Here is the task for the records below: repeat exactly the lines from the one with "pinky mcp: (1136, 846)" to the one with "middle mcp: (1163, 797)", both included, and nothing else.

═══ Exercise material

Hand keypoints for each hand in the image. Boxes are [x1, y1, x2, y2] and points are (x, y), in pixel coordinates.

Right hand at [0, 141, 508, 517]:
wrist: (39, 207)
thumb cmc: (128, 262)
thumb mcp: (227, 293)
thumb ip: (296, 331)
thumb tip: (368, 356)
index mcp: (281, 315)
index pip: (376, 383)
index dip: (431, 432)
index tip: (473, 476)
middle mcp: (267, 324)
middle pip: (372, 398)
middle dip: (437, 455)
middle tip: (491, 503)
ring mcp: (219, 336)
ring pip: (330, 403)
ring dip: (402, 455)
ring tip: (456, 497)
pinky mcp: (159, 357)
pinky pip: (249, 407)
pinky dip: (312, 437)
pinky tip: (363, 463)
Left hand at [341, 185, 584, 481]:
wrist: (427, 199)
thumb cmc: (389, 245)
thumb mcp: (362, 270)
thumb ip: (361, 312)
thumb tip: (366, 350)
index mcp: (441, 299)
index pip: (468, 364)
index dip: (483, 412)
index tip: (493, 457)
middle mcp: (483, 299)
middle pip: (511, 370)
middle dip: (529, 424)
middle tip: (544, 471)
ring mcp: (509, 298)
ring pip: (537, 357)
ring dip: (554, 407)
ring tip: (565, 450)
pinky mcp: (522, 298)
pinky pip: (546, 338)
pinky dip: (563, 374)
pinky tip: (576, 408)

══════
═══ Exercise material

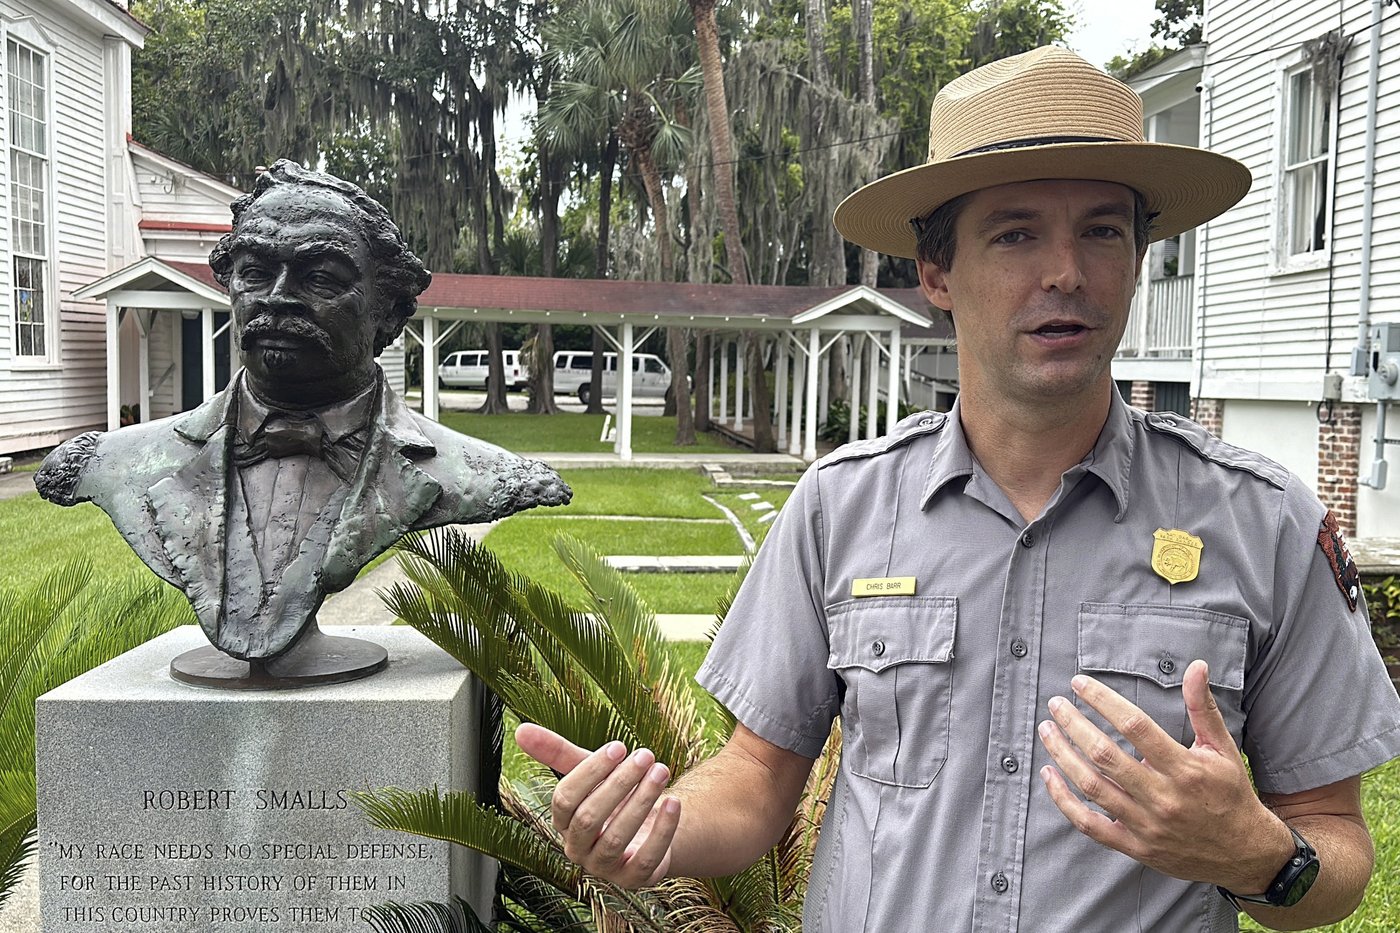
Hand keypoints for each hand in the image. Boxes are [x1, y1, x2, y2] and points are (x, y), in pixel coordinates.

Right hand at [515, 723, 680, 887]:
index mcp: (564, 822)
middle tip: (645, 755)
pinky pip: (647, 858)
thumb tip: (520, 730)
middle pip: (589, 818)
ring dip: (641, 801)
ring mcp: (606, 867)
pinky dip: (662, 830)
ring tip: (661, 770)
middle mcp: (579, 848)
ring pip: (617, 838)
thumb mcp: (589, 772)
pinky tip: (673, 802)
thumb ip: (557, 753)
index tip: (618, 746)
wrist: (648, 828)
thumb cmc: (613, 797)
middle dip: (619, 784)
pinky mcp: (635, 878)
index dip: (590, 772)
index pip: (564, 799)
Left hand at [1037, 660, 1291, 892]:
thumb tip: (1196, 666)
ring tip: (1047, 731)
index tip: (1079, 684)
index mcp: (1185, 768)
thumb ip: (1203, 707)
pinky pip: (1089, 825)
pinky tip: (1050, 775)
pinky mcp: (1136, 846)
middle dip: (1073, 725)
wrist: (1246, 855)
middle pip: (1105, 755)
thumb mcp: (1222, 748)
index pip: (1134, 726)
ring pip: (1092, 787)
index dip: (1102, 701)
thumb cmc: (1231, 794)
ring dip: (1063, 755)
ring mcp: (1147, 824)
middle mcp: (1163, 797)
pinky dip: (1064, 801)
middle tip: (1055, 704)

══════

* Solution to the problem
pinky mcp: (1136, 846)
middle dip: (1073, 725)
wrist: (1246, 855)
middle pip: (1105, 755)
thumb mcp: (1222, 748)
index pip: (1134, 726)
ring pip: (1092, 787)
index dip: (1102, 701)
thumb cmc: (1231, 794)
ring dip: (1063, 755)
ring mcp: (1147, 824)
middle mcp: (1163, 797)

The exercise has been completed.